Pull out every line of the material below that contains the string "chart". Case counts.

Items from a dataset
───

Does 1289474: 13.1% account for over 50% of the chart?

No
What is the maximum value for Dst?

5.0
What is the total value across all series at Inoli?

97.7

───

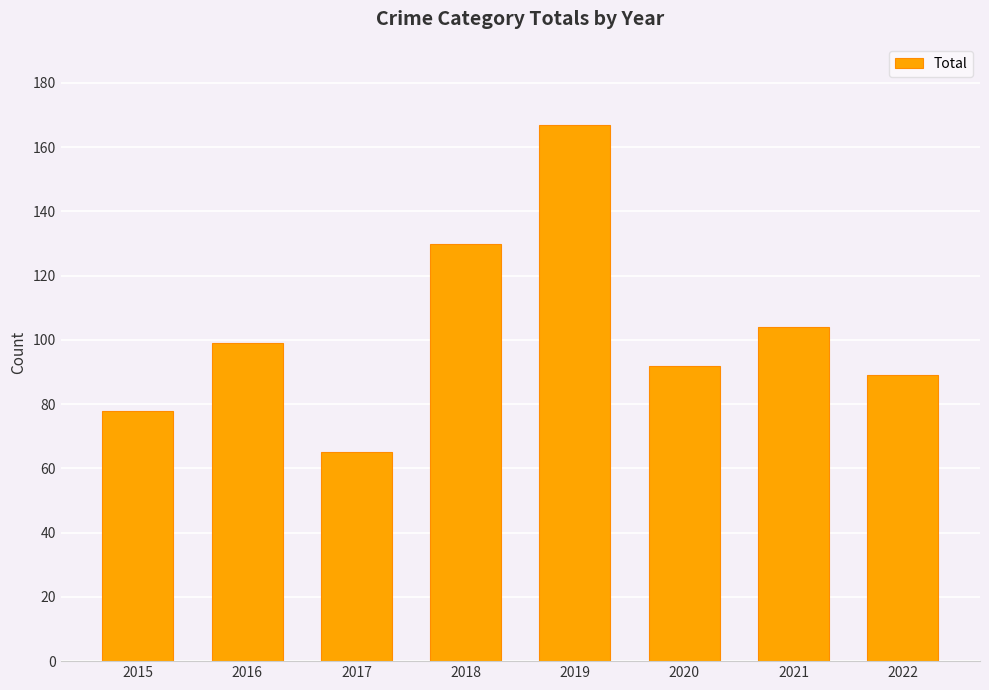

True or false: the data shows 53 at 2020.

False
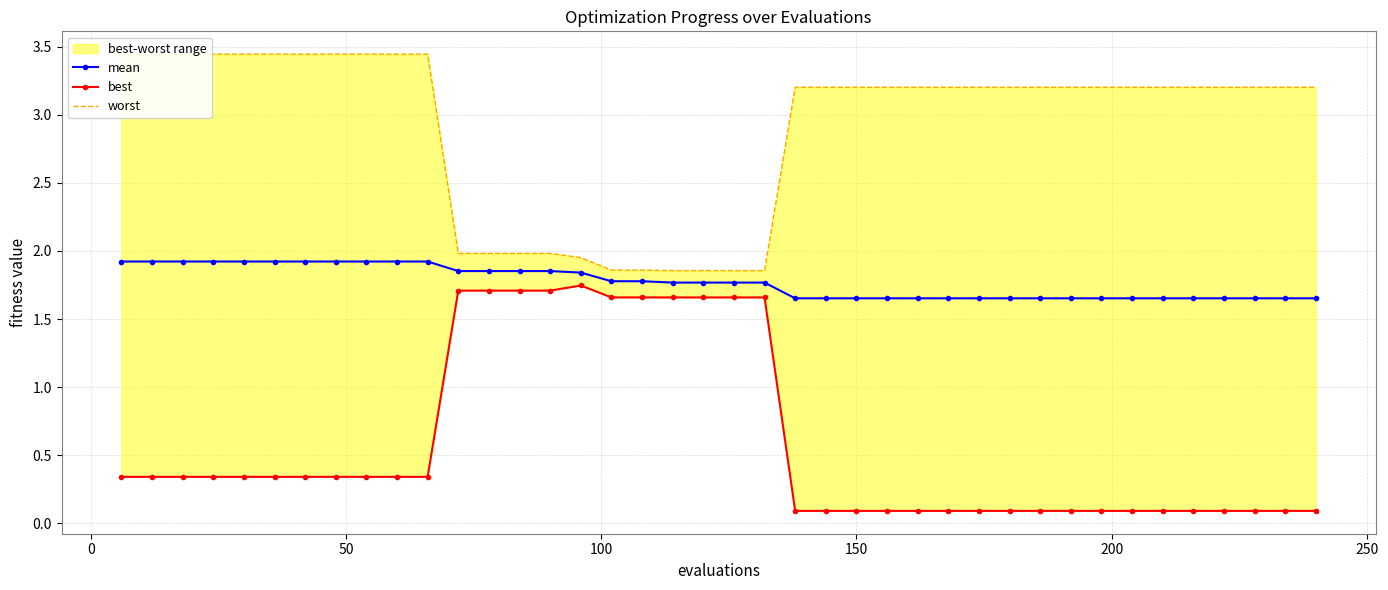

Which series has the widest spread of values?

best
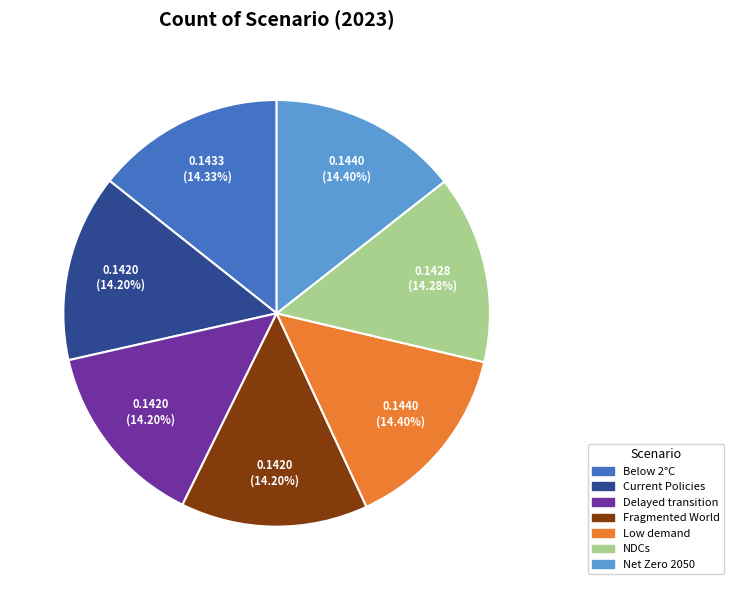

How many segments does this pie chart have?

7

───

> **SOLUTION TO THIS PROBLEM**
Does 1289474: 13.1% account for over 50% of the chart?
How many segments does this pie chart have?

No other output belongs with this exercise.